## DIRECTIONS
The data below should be transcribed in full, with no picture included.

(Images with keypoint coordinates)
******************************
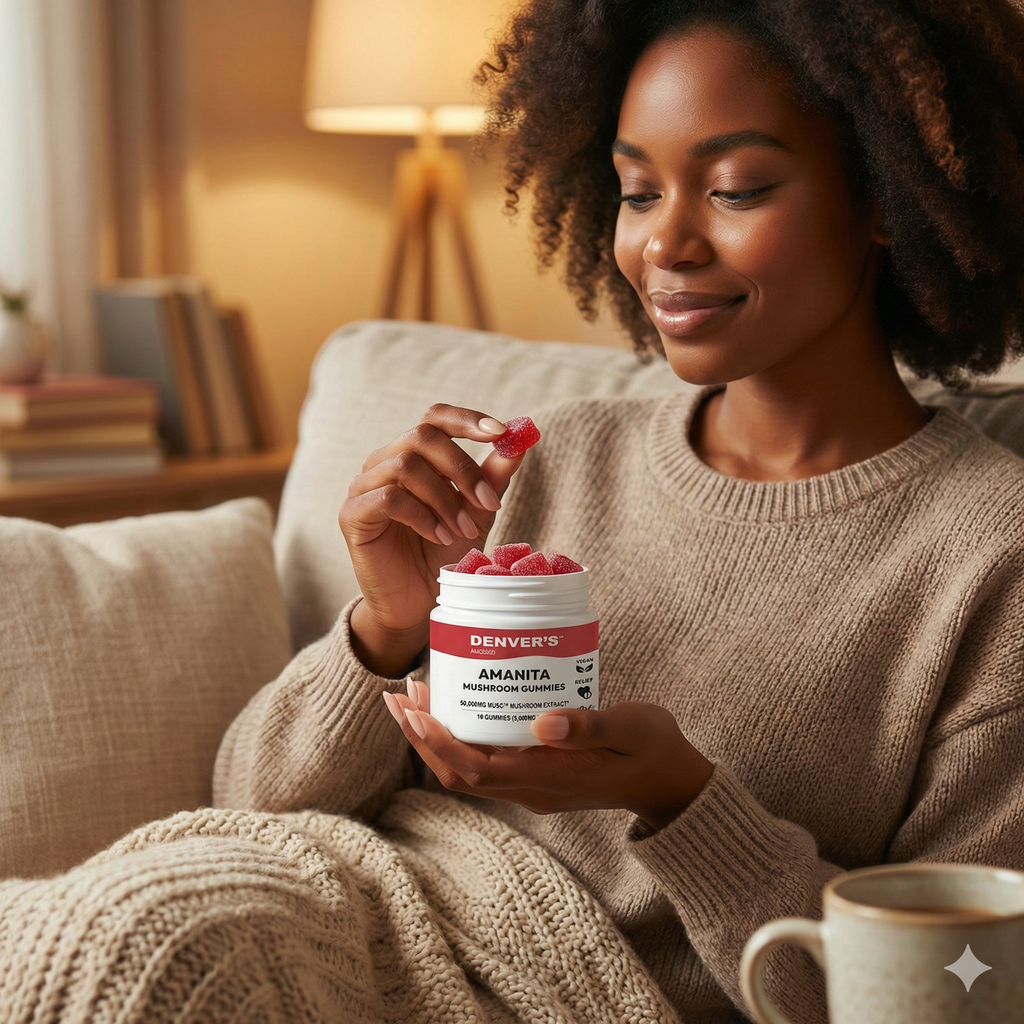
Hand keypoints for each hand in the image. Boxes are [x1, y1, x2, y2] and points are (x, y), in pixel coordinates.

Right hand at [340, 405, 523, 676]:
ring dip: (444, 499)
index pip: (434, 417)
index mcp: (410, 454)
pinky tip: (439, 537)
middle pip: (422, 436)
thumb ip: (491, 477)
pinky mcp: (352, 515)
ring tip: (462, 530)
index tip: (500, 432)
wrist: (415, 600)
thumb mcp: (474, 511)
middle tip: (488, 503)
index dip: (466, 419)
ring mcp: (362, 486)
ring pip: (406, 466)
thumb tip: (519, 443)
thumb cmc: (441, 552)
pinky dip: (422, 516)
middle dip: (463, 469)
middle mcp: (382, 462)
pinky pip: (389, 498)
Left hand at [383, 683, 715, 830]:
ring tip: (416, 697)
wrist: (671, 783)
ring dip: (437, 738)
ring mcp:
******************************
## WRITTEN ANSWER
Hand keypoints for each hand in the image. Boxes are [x1, y1, x2, y2] and points are (x, y), in pixel coordinates.

Right hand at [340, 405, 523, 676]:
ring dip: (444, 499)
index pip: (434, 417)
index mcp: (410, 454)
pinky tip: (439, 537)
middle pip: (422, 436)
thumb ip: (491, 477)
pinky mcp: (352, 515)
ring tip: (462, 530)
index tip: (500, 432)
wrist: (415, 600)
thumb mcp: (474, 511)
middle tip: (488, 503)
index dip: (466, 419)
ring mcp: (362, 486)
ring pip: (406, 466)
thumb tip: (519, 443)
thumb cmc: (441, 552)
pinky dip: (422, 516)
middle dip: (463, 469)
middle mcp: (382, 462)
pinky pip: (389, 498)
Left hand at [383, 683, 715, 830]:
ring tip: (416, 697)
wrist: (671, 783)
ring dip: (437, 738)
ring mcp:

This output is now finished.